I thought the cartoon scenes were really poignant, especially the end, where child-Olivia faces her step-father and the army and each time she speaks she is a little older, until she is adult-Olivia.

That final scene was a kicker but what I liked the most was seeing Olivia’s brilliant smile and sparkling eyes. She looked like a woman who’d finally laid down a heavy burden.

The zombie scientists! Yes, I thought that was a nice touch. And Peter tripping was absolutely hilarious. I didn’t know what was going on for a couple of seconds.

Olivia being happy at the end is particularly poignant when you think about the anvil that’s about to drop on her head. I’m guessing they’ll save the baby reveal for the finale.

Poor Broyles. Seeing his alternate-self`s crispy corpse, getting accidentally stoned and tripping total and complete balls with Astrid, the man needs a vacation.

Personally it thrills me that Bell is gone; Walter`s casually ignoring Olivia`s welfare through this arc was driving me insane. Also, the cartoon conceit was ridic.

I’ll let the cartoonery slide only because at some point it hit me that it probably wouldn’t be a good idea to let John Noble and Leonard Nimoy play action heroes.
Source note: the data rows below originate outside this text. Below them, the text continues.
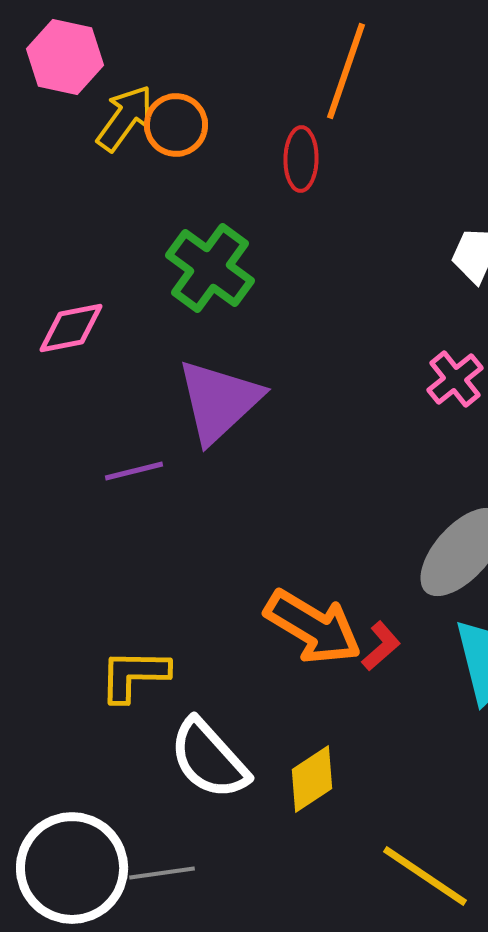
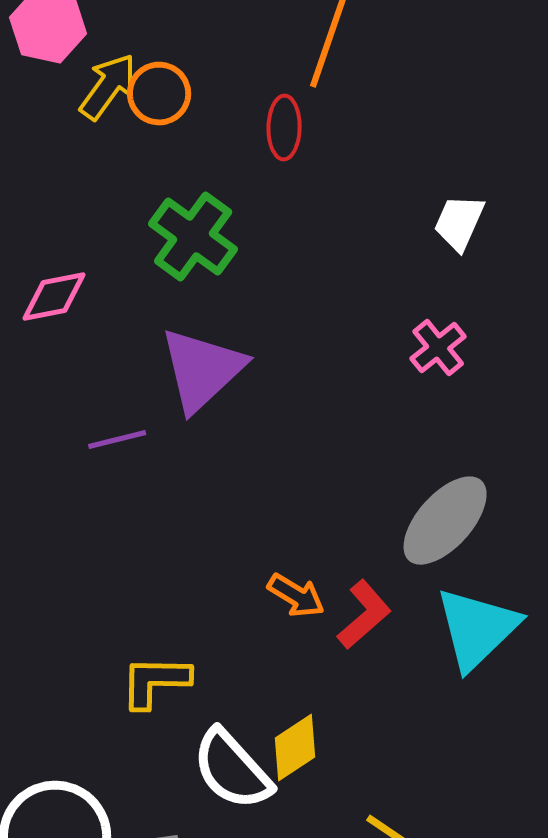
orange arrow: (313, 627) -> (296, 596), size x0.6
red L-shape: (381, 646) -> (364, 615), size x1.4
yellow L-shape: (134, 675) -> (155, 682), moved
white semicircle: (209, 759) -> (232, 770), moved

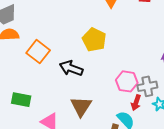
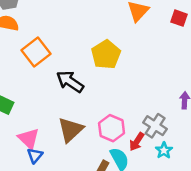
pink hexagon: (127, 81) -> (112, 128), moved
gray cross: (147, 86) -> (155, 126), turned 30

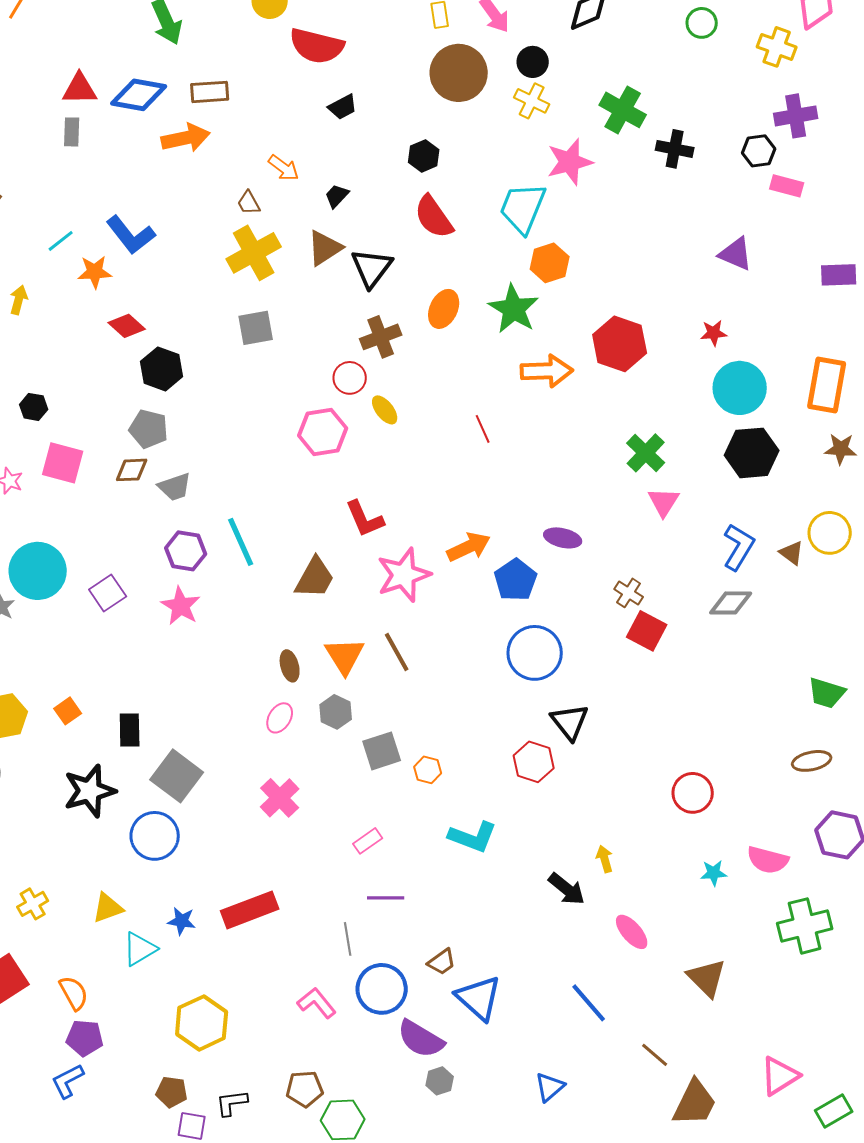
I just wish it hadn’t be so half-assed with regard to accuracy: none of the renderings looked like the actors.

I loooved this episode, especially Broyles tripping. That man has a beautiful smile and you rarely see it on this show.

Have you noticed the theme of Olivia’s body being a vessel for the plans of men at the potential expense of her own life? In the alternative univerise, Fauxlivia is used to carry Peter’s baby for Walternate’s plans and abducted to accelerate the pregnancy before she has a chance to terminate it because it could kill her. In this universe, Bell used her as his vessel to return and then realizes he might not be able to leave without killing her. In the end, in both cases, Fringe science ensures that Olivia lives (bc she’s central to the show so duh).

Yeah, I saw that. I love how Bell and Walter think the end always justifies the means. How much time this season has Olivia even been herself? That accelerated pregnancy was so freaking disturbing, and we don’t even know that Walternate had a good reason for doing it (not that any reason is good enough).

And yes, Broyles’ smile is lovely. I think the most we’ve gotten from him before now is a smirk. I was thinking, He’s got teeth!

I know! Although I did love her Leonard Nimoy impression. The accelerated pregnancy haunts me. I think Walternate’s reason was that he needed Peter or a Peter descendent for the machine. When he (well, the people he had following her) heard Fauxlivia saying she might terminate the pregnancy because it could kill her and the baby, I think he had to jump into action.